We dress my daughter in amarillo, not butter
or sunlight or mirasol, maybe an Easter yellow,
maybe a Dia de los muertos yellow, a baby chick
yellow, it doesn’t matter. She flickers
around the house all bare-foot. She takes you
by the hand and makes you play
La Suavecita on repeat, her hair in brown
bouncy pig-tails. All day. She watches
your mouth, the way you say tambores,
the way you say cumbia. She won’t stop smiling.

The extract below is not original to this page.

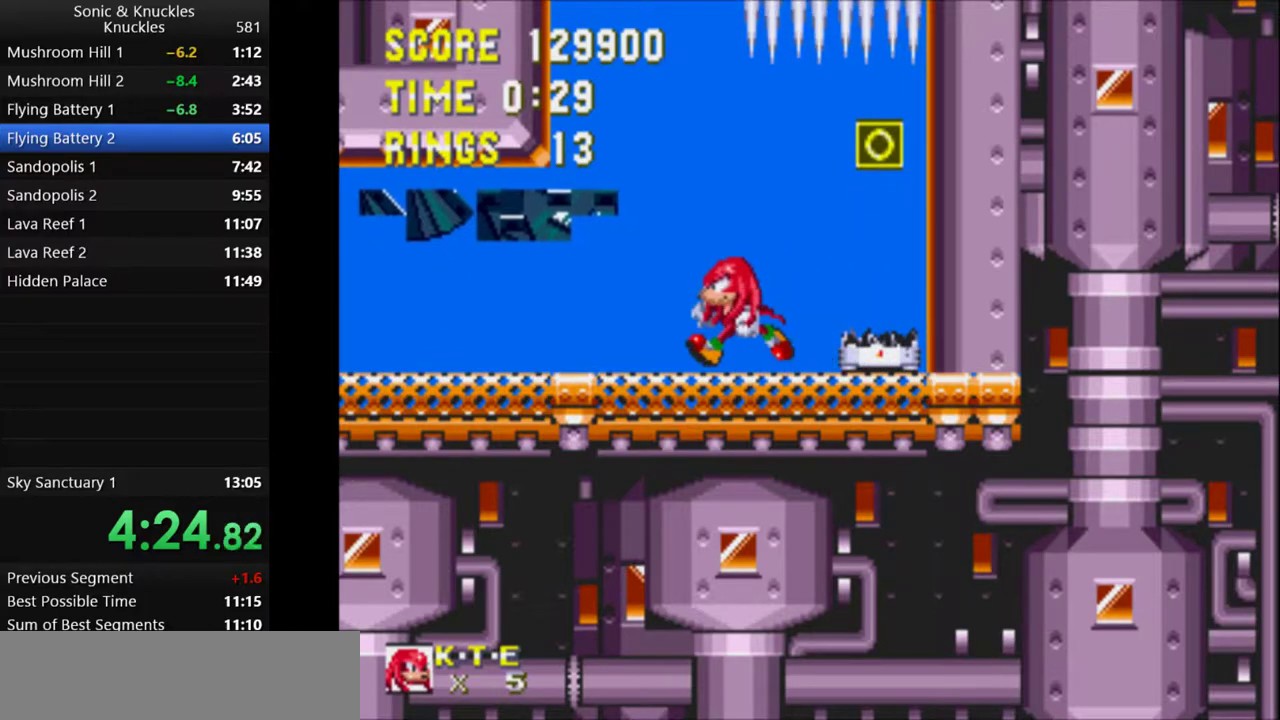
{"keys": ["up", "x"], "events": [[117, "x", "down"], [283, "x", "up"], [383, "x", "down"], [417, "up", "down"], [450, "left", "up"]]}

When she laughs I hear my mother. I am
back in her house, all bare-foot, dancing
to the same song.
My mother dresses in a teal bata, not Miami
or peacock or Tiffany Blue, maybe an Easter teal,
maybe a Dia de los muertos teal, a robin egg
teal, it doesn’t matter. She flitters
around the house. She takes me
by the hand and teaches me how to spring
my arms, how to move my hips,
how to follow the beat already in my legs.
She tells me,
ay mijo, one day, las muchachas
will want to spend the night with you
on the dance floor. Find those feather feet.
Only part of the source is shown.